For the word "filter", search the records and show each line in which it occurs.

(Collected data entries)
● ● ● ● ●

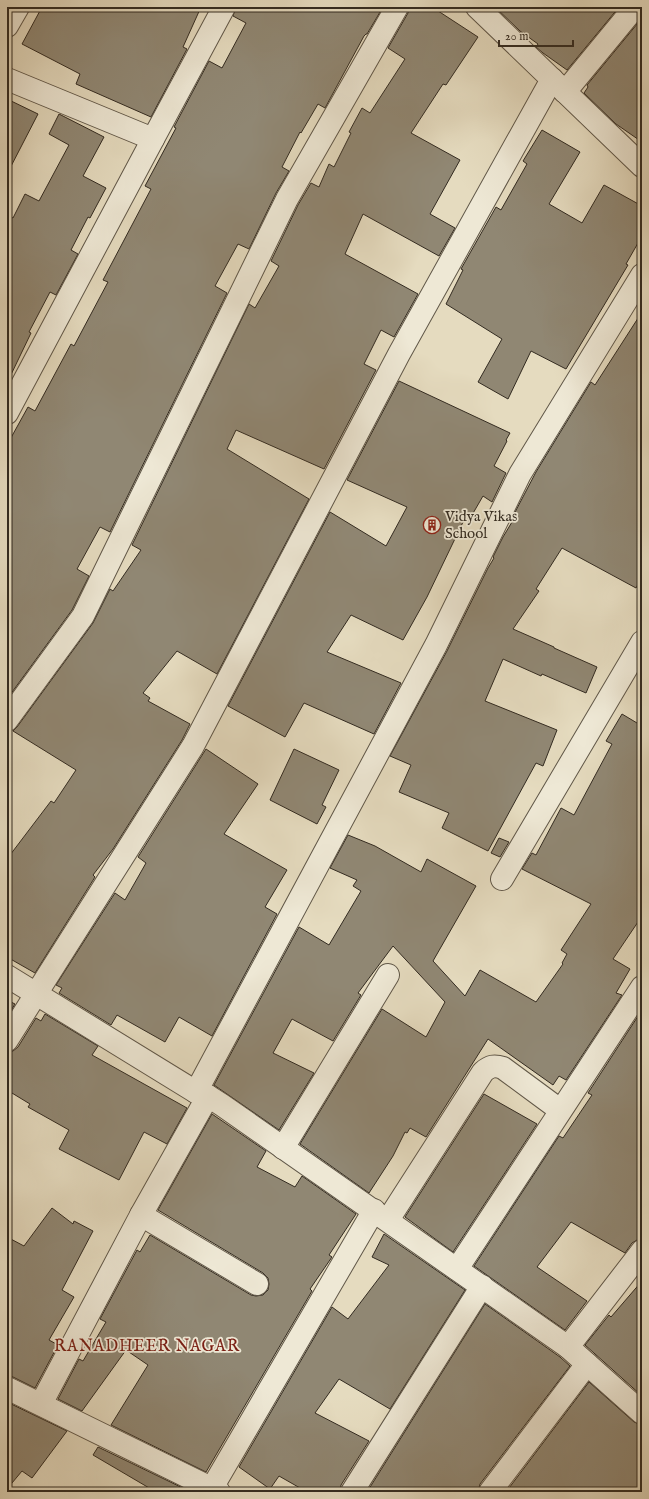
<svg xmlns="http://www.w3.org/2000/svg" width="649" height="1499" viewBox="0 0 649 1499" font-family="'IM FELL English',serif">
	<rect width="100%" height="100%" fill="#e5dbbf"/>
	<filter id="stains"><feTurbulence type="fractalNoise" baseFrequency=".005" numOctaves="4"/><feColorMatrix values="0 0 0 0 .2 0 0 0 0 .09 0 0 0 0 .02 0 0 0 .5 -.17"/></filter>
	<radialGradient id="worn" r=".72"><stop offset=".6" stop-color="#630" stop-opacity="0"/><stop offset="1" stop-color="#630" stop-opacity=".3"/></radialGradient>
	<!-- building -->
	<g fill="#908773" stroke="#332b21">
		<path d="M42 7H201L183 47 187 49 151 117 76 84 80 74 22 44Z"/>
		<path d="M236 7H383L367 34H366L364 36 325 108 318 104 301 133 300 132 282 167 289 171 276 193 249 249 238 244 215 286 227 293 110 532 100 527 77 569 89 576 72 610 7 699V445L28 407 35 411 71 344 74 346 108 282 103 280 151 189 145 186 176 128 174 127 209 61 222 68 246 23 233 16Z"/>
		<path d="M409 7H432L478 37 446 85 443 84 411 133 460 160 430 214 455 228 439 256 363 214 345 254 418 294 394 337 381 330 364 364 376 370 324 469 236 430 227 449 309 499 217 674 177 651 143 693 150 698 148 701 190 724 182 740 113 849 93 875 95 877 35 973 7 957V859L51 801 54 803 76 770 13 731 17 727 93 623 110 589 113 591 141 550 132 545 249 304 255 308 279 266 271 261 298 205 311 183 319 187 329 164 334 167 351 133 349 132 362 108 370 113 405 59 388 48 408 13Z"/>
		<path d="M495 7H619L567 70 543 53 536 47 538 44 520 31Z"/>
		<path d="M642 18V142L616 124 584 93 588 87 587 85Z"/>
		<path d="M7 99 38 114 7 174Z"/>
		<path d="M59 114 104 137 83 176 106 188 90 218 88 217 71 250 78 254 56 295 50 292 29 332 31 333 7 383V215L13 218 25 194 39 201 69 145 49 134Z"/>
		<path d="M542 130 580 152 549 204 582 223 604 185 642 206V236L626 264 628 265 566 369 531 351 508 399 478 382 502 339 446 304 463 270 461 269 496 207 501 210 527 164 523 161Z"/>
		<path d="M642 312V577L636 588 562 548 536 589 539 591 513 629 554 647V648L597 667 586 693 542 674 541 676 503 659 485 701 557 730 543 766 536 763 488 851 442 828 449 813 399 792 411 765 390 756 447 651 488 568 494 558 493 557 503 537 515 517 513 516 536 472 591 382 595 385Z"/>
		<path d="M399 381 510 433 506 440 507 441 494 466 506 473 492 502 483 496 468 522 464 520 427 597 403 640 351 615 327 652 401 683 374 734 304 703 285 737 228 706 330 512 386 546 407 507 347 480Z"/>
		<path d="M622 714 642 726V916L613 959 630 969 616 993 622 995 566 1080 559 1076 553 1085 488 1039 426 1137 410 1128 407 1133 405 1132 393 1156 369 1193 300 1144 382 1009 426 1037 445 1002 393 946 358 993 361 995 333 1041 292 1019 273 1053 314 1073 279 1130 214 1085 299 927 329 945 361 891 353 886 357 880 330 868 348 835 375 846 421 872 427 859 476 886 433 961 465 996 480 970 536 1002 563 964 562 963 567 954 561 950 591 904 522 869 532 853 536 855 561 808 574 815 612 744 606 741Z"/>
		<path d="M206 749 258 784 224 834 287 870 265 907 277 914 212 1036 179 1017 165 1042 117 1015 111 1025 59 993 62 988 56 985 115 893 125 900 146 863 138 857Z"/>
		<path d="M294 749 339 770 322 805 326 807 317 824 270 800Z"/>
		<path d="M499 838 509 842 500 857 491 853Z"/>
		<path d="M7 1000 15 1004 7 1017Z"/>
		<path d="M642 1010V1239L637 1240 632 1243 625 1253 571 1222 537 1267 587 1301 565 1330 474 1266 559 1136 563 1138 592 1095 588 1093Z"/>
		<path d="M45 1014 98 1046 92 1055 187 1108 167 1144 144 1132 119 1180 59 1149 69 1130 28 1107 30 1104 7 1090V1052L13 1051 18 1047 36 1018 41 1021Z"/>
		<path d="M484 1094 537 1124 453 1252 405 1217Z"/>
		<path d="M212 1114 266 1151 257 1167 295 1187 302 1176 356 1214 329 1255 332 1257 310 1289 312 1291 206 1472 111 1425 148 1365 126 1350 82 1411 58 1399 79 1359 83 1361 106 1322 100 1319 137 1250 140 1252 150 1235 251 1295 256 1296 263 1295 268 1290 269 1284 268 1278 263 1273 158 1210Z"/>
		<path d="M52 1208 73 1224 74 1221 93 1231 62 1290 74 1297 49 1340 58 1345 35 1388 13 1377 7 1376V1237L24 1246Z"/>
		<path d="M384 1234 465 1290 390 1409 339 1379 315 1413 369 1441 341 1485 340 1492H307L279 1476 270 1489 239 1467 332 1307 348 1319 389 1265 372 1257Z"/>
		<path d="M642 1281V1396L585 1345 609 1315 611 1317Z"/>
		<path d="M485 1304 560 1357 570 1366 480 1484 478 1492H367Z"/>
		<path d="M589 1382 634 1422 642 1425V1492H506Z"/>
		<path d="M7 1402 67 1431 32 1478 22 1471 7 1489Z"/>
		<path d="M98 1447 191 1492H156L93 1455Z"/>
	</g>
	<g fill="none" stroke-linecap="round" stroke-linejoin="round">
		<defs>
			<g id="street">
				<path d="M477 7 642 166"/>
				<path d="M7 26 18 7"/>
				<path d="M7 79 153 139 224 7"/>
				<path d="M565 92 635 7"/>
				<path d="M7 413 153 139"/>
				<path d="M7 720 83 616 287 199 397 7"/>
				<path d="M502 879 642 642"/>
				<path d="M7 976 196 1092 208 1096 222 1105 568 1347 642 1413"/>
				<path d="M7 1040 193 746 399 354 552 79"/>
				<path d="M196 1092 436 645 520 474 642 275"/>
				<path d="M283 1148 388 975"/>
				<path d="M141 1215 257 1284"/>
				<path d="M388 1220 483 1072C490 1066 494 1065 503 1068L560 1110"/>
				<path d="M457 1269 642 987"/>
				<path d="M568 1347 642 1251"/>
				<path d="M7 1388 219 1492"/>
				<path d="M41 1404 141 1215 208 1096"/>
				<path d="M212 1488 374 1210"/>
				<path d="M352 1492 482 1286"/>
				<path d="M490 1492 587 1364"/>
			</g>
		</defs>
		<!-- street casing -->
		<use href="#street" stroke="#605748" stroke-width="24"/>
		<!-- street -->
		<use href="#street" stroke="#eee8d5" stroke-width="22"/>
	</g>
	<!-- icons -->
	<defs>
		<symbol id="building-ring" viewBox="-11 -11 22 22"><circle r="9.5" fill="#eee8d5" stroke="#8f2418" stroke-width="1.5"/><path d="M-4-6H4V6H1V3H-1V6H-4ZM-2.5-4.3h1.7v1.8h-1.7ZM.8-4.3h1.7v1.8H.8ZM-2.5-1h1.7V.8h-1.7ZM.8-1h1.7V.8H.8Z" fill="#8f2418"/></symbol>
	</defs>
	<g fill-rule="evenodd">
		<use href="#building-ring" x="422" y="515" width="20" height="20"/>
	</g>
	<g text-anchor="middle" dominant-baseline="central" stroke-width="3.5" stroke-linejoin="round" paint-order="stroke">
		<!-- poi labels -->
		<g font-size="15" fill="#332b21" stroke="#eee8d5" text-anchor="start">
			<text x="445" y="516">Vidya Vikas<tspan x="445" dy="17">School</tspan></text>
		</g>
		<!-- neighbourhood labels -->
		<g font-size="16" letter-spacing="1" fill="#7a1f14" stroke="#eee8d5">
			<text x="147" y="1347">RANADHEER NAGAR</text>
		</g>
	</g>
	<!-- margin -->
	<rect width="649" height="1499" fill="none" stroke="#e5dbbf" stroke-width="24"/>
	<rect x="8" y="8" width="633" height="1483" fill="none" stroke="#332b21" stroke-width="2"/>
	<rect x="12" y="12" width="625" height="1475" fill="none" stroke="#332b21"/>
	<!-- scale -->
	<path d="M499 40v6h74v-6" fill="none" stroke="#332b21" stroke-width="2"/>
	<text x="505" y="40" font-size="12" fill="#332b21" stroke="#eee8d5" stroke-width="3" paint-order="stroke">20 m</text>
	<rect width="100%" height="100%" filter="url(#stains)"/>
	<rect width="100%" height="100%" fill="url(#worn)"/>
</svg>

● ● ● ● ●

[Response]
	<filter id="stains"><feTurbulence type="fractalNoise" baseFrequency=".005" numOctaves="4"/><feColorMatrix values="0 0 0 0 .2 0 0 0 0 .09 0 0 0 0 .02 0 0 0 .5 -.17"/></filter>
	<rect width="100%" height="100%" filter="url(#stains)"/>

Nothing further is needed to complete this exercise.